One of the many frustrations of Death of a Unicorn, written and directed by Alex Scharfman, is how shockingly literal it is. The billionaire on death’s door needs unicorn blood to live — that old chestnut — and he’ll do anything to live another day. And not for reasons, but because that’s how wealthy people behave, right? He’s not a character; he’s a type. One cut from the same cloth as Mark Ruffalo’s broadly gestured demigod at the center of Mickey 17. Saturday Night Live skits feel more nuanced.

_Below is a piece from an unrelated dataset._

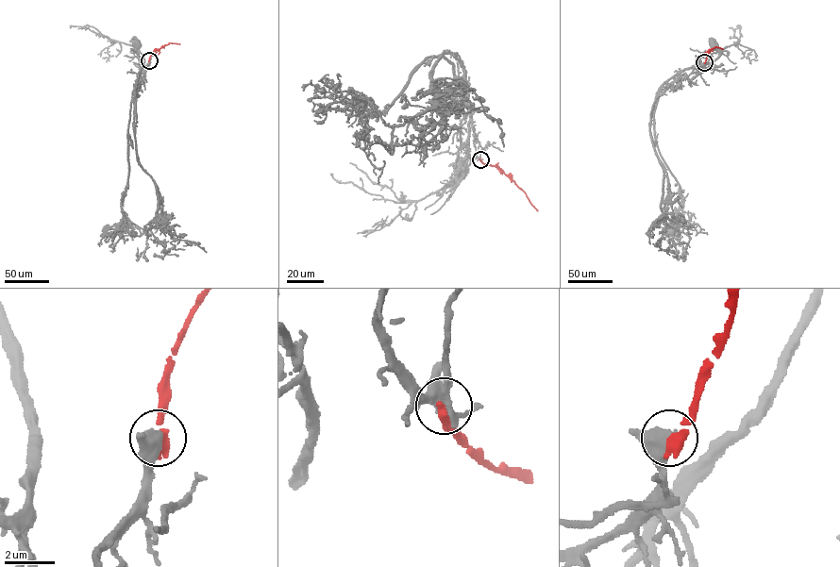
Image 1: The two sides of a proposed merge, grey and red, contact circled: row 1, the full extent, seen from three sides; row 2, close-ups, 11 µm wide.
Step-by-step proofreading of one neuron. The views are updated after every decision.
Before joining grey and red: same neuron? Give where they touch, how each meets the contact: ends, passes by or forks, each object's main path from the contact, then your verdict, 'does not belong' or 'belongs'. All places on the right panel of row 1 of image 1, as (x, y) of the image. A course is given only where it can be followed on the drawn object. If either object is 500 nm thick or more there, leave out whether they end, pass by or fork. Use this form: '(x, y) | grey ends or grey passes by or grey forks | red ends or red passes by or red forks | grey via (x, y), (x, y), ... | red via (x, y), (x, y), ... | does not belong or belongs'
(704, 62) | grey passes by | red ends | grey via (704, 62), (687, 76), (663, 86), (681, 71), (714, 60), (720, 54), (715, 46) | red via (704, 62), (707, 52), (712, 48), (723, 49) | belongs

Anyway, the story: The titular unicorn dies — sort of — when spineless family attorney Elliot (Paul Rudd) and daughter Ridley (Jenna Ortega) strike it with their car. Not the sharpest tools in the shed, they shove it in the back of the SUV and continue to the billionaire’s compound where Elliot is to iron out the details of the estate. Odell (Richard E. Grant) is the terminal patriarch, Belinda (Téa Leoni) is the reverential wife, and Shepard (Will Poulter) is the requisite smart-ass son with a drink and drug problem. If that might make Unicorn sound like a satirical creature feature, reader, you wish. A bad remake of Jurassic Park with crappy CGI unicorns hits closer.
As visually bland as the unicorns are, the human characters are somehow worse. Like Odell, Belinda and Shepard are equally broad types with no personality and plenty of bad jokes. Meanwhile, Ridley voices concerns, but no one listens. Most frustrating is Elliot, who is willing to sell his soul for a handsome sum, only for the script to try and redeem him by laying the blame at the foot of his dying wife’s wish. I’m sure a lot of wives on death’s door implore their husbands to take care of the children. Only Elliot is dense enough to think this is what she meant.
Then there’s the whole third act where bloody violence cleanses and sanctifies the nuclear family, the compound staff bound by duty but constantly displaying moments of false agency, and, and — and I can’t. It’s too dumb, and the world is too beautiful to go on thinking about this stupid movie. Pass.
ON SCREEN: Death of a Unicorn opens in theaters March 28.